Handling TB's of data in Elasticsearch

Hi all,
In my case, I need to handle 3TB of data in elaticsearch, We have a job to rotate the index daily once. Each day a new index will be created, which is of size 100 GB. For 30 days we have 30 indices( 30 * 100GB =3000GB). we need to create monthly reports on this using aggregation queries(mostly terms aggs). But running aggregation queries on 3 TB of data, leads to client node crash. Could anyone help me with this?

Cluster details:
3 master nodes: 500 vcpu and 1GB physical memory
5 data nodes: 1vcpu and 1GB physical memory
1 client node: 500vcpu and 1GB physical memory

what could be the best solution for this?

That sounds like very limited resources in terms of CPU, memory and heap for that data size, especially on the data nodes. I am not surprised you are having issues aggregating over the data set. I would recommend gradually increasing resources until the nodes fit your workload.

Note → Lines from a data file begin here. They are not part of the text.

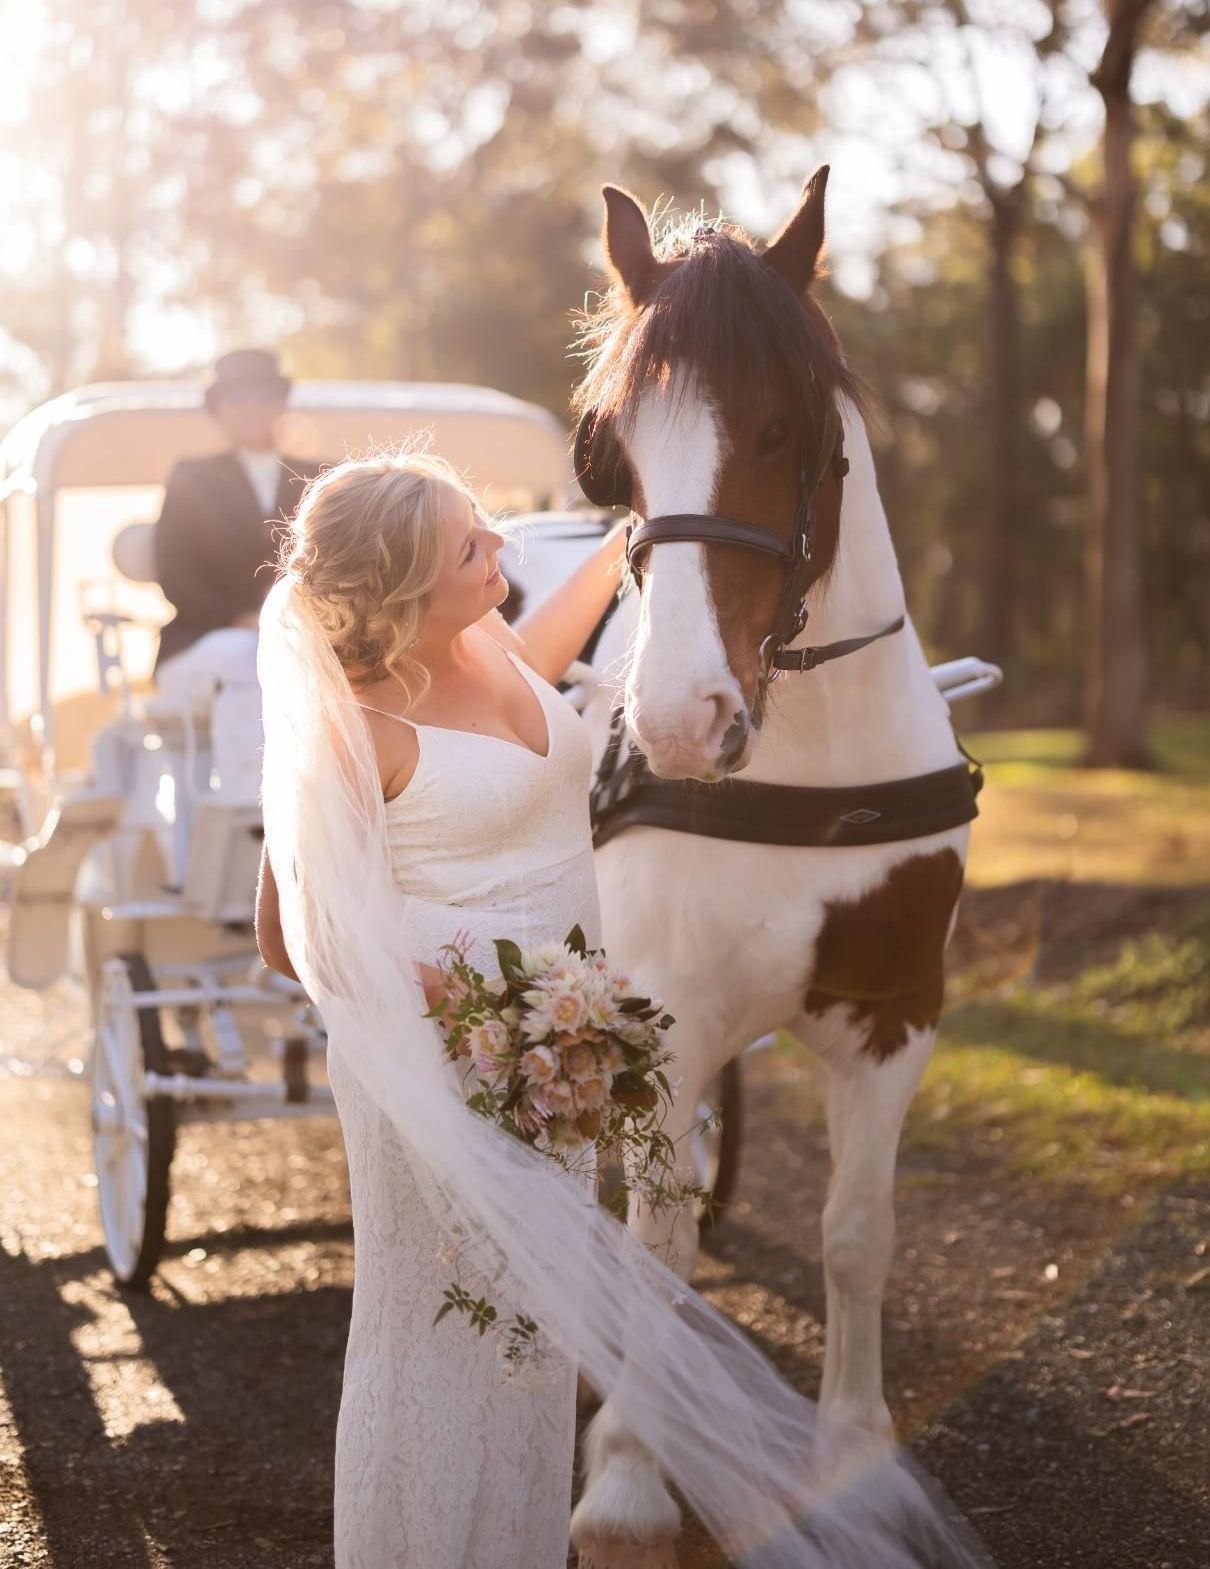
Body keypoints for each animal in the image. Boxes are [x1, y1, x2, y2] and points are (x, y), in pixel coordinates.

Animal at [568, 169, 977, 1568]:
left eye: (782, 426)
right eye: (607, 448)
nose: (680, 721)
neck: (806, 782)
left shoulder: (894, 1012)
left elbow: (856, 1234)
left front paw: (851, 1458)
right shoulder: (664, 1020)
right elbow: (656, 1243)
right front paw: (629, 1478)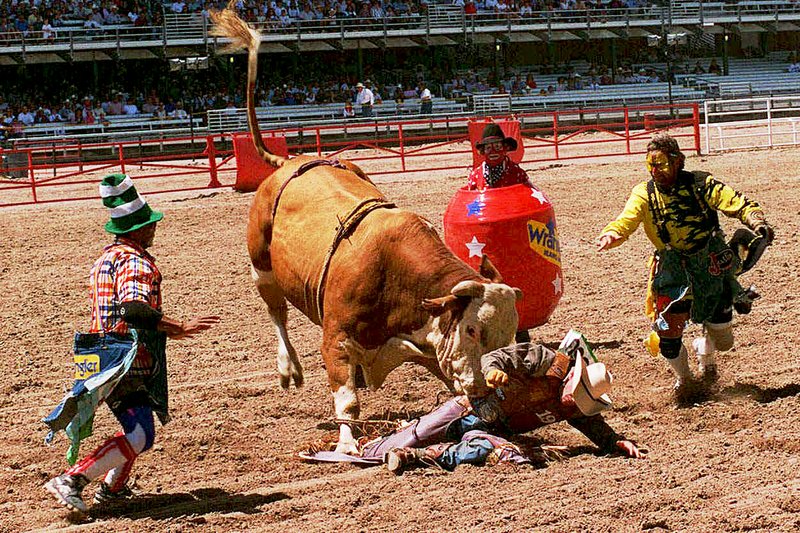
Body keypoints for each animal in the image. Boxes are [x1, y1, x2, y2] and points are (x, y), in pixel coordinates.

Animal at [212, 5, 520, 454]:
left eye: (508, 336)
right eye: (472, 329)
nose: (491, 383)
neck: (393, 274)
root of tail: (288, 162)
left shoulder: (429, 346)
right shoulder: (335, 339)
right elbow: (347, 401)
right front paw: (346, 444)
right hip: (261, 268)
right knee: (277, 313)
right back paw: (289, 368)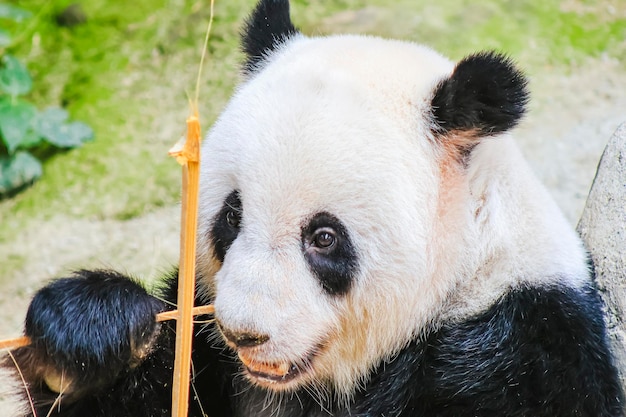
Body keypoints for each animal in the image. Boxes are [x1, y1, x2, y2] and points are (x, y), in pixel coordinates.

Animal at [6, 0, 624, 416]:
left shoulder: (522, 347)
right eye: (232, 216)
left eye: (323, 237)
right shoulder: (211, 358)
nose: (244, 334)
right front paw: (90, 330)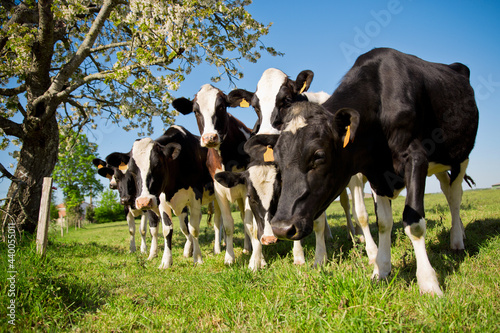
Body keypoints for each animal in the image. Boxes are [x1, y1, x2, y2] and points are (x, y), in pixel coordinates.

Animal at [174, 84, 256, 266]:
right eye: (195, 111)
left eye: (221, 107)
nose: (210, 137)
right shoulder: (219, 190)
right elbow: (228, 225)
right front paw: (229, 257)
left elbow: (249, 223)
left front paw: (257, 260)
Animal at [270, 48, 476, 294]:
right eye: (277, 158)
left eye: (318, 156)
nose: (281, 228)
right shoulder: (376, 172)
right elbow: (384, 222)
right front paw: (382, 270)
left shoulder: (416, 157)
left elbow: (414, 223)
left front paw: (429, 283)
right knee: (447, 188)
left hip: (460, 156)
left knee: (454, 195)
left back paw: (457, 240)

Thanks @Christian_Dahlqvist for your reply. what is your recommendation for this use case?

I do not know what will be required, do would recommend gradually increasing until performance is sufficient. I would probably start with 16GB RAM and 8GB heap for the data nodes and a bit less for the coordinating only node.

This topic was automatically closed 28 days after the last reply. New replies are no longer allowed.